Growing up, I remember watching television shows like “Little House on the Prairie” and other westerns. They all showed how hard the pioneers worked to slowly cross the country, battling Indian raids, accidents and illnesses in their struggle to arrive at the plot of land they dreamt about.

Life was hard and a woman’s work was never done. Among all her chores, she also had to ensure her family kept warm during the cold winters. Making quilts was a necessity. Her quilts were made from any fabric she might have brought with her from her former home, and any fabric left over from clothing she made.

As more settlers arrived, small communities appeared. Women who were isolated from society now had the opportunity to gather together. House raisings, barn raisings and quilting bees provided opportunities for families to help one another and socialize.

One custom required prospective brides to store 11 quilts in their hope chests before they married. The 12th quilt was called the “bride’s quilt” and displayed the best fabric, design and workmanship. A young lady had to spend many hours making sure she had the required quilts. Girls married young, and learned to quilt started as soon as they could hold a needle. The last quilt was usually made after she was engaged.

To help quilt all these tops, women would gather for a quilting bee. Weaving several quilts during a day was normal for them. Quilting bee participants shared community gossip and traded bits of fabric so all their quilts did not look the same. It was a pure luxury when there was money to buy fabric by the yard.

So how did the pioneer woman get any piecing done after the sun set? She certainly didn’t have any time during daylight hours to sit and sew. During the day, she was busy tending to the house, the children, the garden, washing, cooking, etc. She even had to make her own soap. Imagine trying to clean a house with no electricity, no running water, and if you were lucky, a stove instead of a fireplace to heat water and cook.

Many years ago, during one of the quilt guild’s programs, we were asked to bring candles and oil lamps to our meeting. As we assembled for our evening’s program, we were told to place all our lit candles and lamps around the meeting room. When they were all set out the lights were turned out.

At first, the members of the guild were plunged into darkness. As our eyes became accustomed, we were amazed at just how little light a candle gave off.

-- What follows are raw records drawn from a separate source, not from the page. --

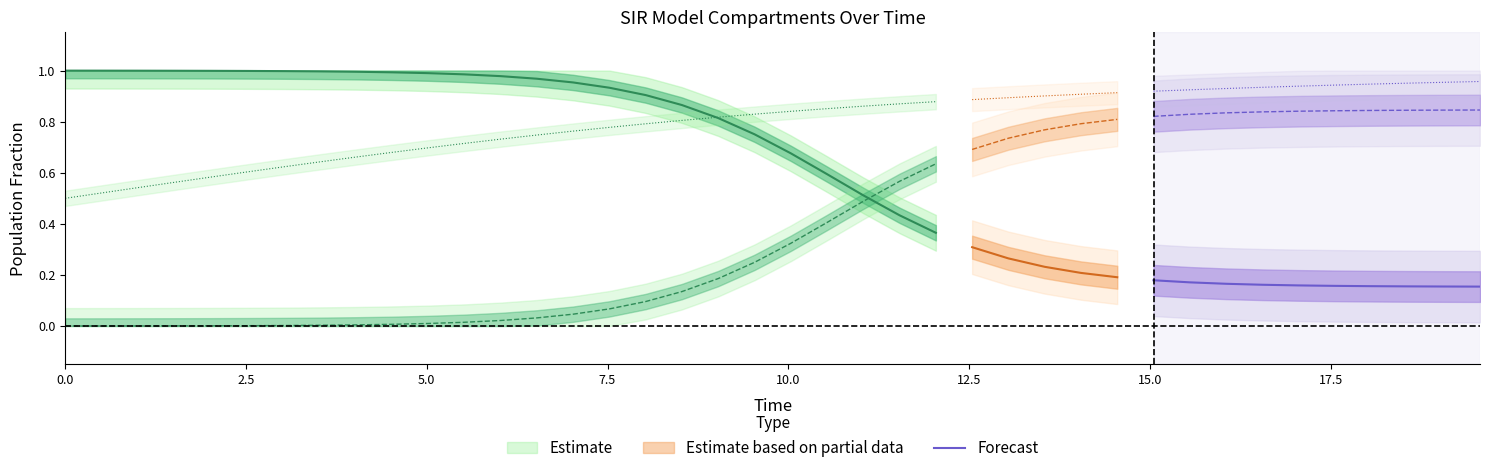

True or false: the data shows 0.2 at 12.5.

True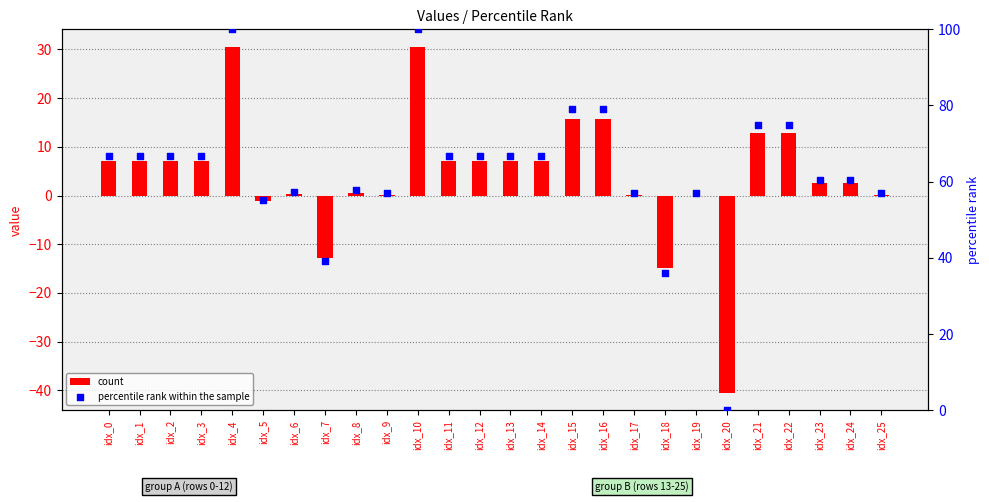

What is the total value across all series at idx_11?

73.8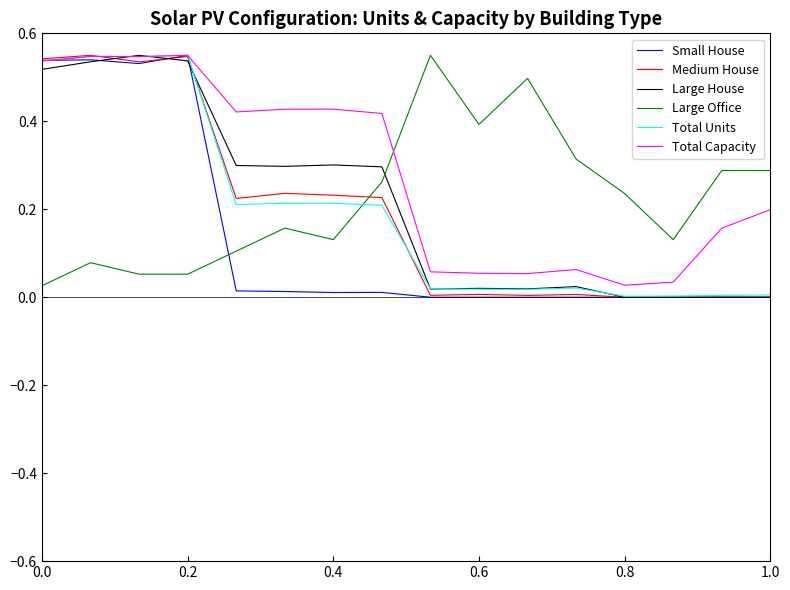

True or false: Medium House and Large Office cross at least once.

True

The oil lamps weren’t much better. In fact, the longer they burned, the smellier it got in our room. We were given small pieces of fabric, a needle and thread, and told to sew the two small pieces of fabric together using a quarter-inch seam allowance. We found ourselves trying to crowd around the oil lamps because they gave off better light.

We all agreed it was almost impossible to work in that light. That evening, our appreciation grew for the quilts the pioneer women made.